Editorial du « Monde ». La scène qui s’est déroulée, mercredi 19 mai, à Paris, alors que la capitale regoûtait au plaisir des terrasses, restera dans les annales. Des milliers de policiers, chauffés à blanc, ont manifesté devant l’Assemblée nationale pour réclamer davantage de moyens et exiger plus de sévérité à l’encontre de leurs agresseurs.
Venus exprimer leur colère après le meurtre, le 5 mai, du brigadier Eric Masson à Avignon et l’attaque au couteau qui a coûté la vie à une fonctionnaire administrative d’un commissariat de Rambouillet (Yvelines), le 23 avril, ils ont vu apparaître dans leurs rangs le ministre de l’intérieur ainsi que de nombreux élus de droite et de gauche. « Je suis venu pour soutenir tous les policiers, comme tous les Français », a déclaré le ministre de l’intérieur, assumant pleinement la transgression qu’il était en train d’accomplir.
Il est tout sauf banal de voir un membre du gouvernement, dont la politique est ouvertement décriée par les manifestants, participer au défilé organisé par ces mêmes manifestants devant le palais Bourbon, où siègent les représentants du peuple. La démonstration de force tentée par les policiers n’avait, certes, rien de « factieux », contrairement à ce qu’a affirmé Jean-Luc Mélenchon, l’un des rares représentants politiques à l’avoir boudée. Elle a même pu apparaître en deçà des attentes des organisateurs, qui, au-delà de la forte mobilisation des policiers, espéraient susciter un puissant élan citoyen.

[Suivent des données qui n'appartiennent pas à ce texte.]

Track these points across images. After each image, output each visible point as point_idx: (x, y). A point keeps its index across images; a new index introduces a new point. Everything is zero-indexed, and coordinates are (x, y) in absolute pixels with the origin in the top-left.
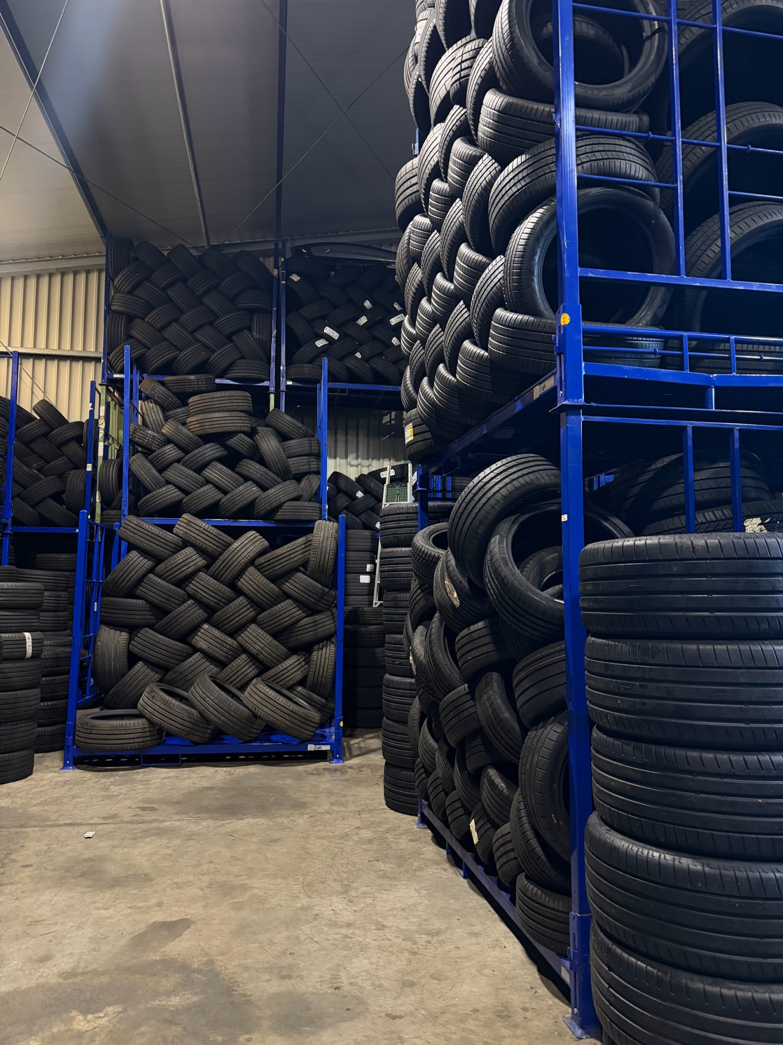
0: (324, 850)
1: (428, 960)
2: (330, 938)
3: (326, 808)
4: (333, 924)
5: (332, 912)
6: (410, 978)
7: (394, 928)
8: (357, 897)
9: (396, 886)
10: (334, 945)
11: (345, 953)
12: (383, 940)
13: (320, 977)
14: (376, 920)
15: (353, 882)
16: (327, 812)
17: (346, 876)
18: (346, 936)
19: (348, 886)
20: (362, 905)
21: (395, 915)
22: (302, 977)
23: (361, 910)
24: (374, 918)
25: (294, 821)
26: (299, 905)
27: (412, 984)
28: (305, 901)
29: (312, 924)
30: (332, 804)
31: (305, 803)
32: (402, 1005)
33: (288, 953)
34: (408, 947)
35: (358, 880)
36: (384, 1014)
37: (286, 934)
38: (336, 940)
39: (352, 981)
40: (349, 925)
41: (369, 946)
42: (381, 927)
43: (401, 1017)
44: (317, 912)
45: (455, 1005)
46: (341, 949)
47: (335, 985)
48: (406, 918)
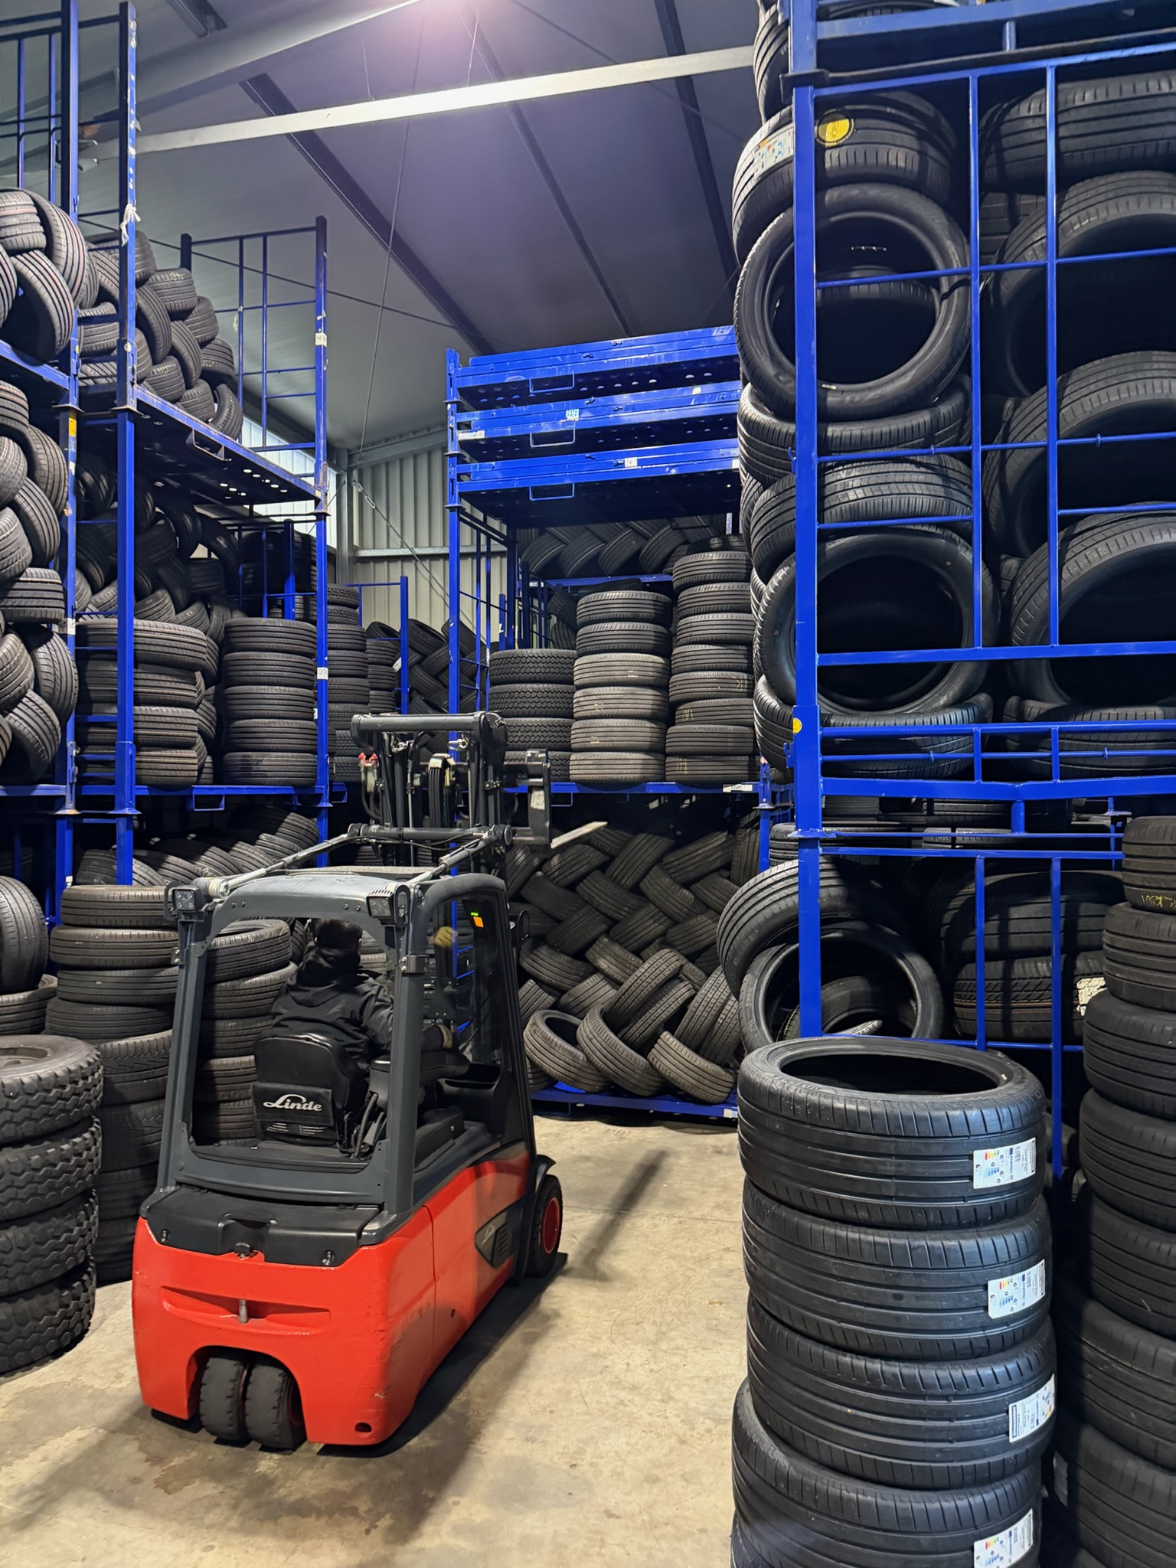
0: (666, 1277)
1: (693, 1454)
2: (603, 1400)
3: (706, 1210)
4: (617, 1383)
5: (625, 1366)
6: (657, 1472)
7: (681, 1404)
8: (665, 1352)
9: (721, 1344)
10: (602, 1411)
11: (607, 1423)
12: (659, 1416)
13: (565, 1448)
14: (668, 1389)
15: (672, 1330)
16: (704, 1219)
17: (669, 1318)
18: (622, 1403)
19: (664, 1333)
20: (664, 1364)
21: (694, 1386)
22: (545, 1443)
23: (658, 1371)
24: (667, 1385)
25: (656, 1226)
26: (594, 1350)
27: (655, 1480)
28: (604, 1345)
29: (593, 1379)
30: (718, 1206)
31: (685, 1199)
32: (629, 1503)
33: (549, 1409)
34: (681, 1432)
35: (681, 1328)
36: (603, 1509)
37: (560, 1385)
38: (607, 1404)
39: (594, 1460)
40: (634, 1388)
41: (640, 1421)
42: (668, 1398)
43: (618, 1517)
44: (608, 1363)
45: (686, 1518)
46: (607, 1418)
47: (574, 1462)
48: (704, 1393)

« On ne peut pas tout démolir… »
Mais le vocabulaire très droitier utilisé par les syndicalistes qui ont harangué la foule, les vives attaques dirigées contre la justice, l’exigence de mesures rejetée le matin même par le gouvernement, tout cela créait ce qu’on appelle un climat. Le ministre de l’intérieur ne pouvait en aucun cas s’en montrer complice, sauf à apparaître lui-même comme opposant à son collègue garde des sceaux, qui défendait l’après-midi même à l’Assemblée nationale son projet de loi « pour la confiance » dans la justice.
« La ligne rouge qu’on ne doit pas dépasser, c’est le respect qu’on doit aux institutions… On ne peut pas tout démolir… N’opposez pas, s’il vous plaît, deux grandes institutions de la République », a riposté Eric Dupond-Moretti quelques heures plus tard dans l’Hémicycle, en s’inquiétant par ailleurs de « la désinformation » ambiante.
Gérald Darmanin n’avait pas décidé seul de se rendre à la manifestation. Il avait notamment reçu l’aval du premier ministre, soucieux de montrer que le gouvernement n’est pas insensible à l’émotion des policiers. Depuis le meurtre d’Avignon, une mesure a été validée : l’extension à trente ans de la période de sûreté pour les personnes condamnées à perpétuité pour un crime contre un policier ou un gendarme. Cela n’a pas suffi à calmer la fronde. Les syndicats veulent un symbole : le rétablissement des peines planchers, l’une des mesures-phares des années Sarkozy. Son application s’était heurtée au principe de l’individualisation des peines, l’un des fondements de notre pacte démocratique.
En se rendant à la manifestation, Gérald Darmanin ne pouvait ignorer le climat de surenchère qui accompagne les questions sécuritaires. Il ne pouvait ignorer que la campagne des élections régionales de juin, sur fond de rivalités entre la droite et l’extrême droite, encourage sur ce sujet les propositions les plus démagogiques. Sa présence n’a pas conforté l’Etat. Elle l’a affaibli en mettant en scène un ministre à la remorque de ses troupes au lieu d’en être le chef.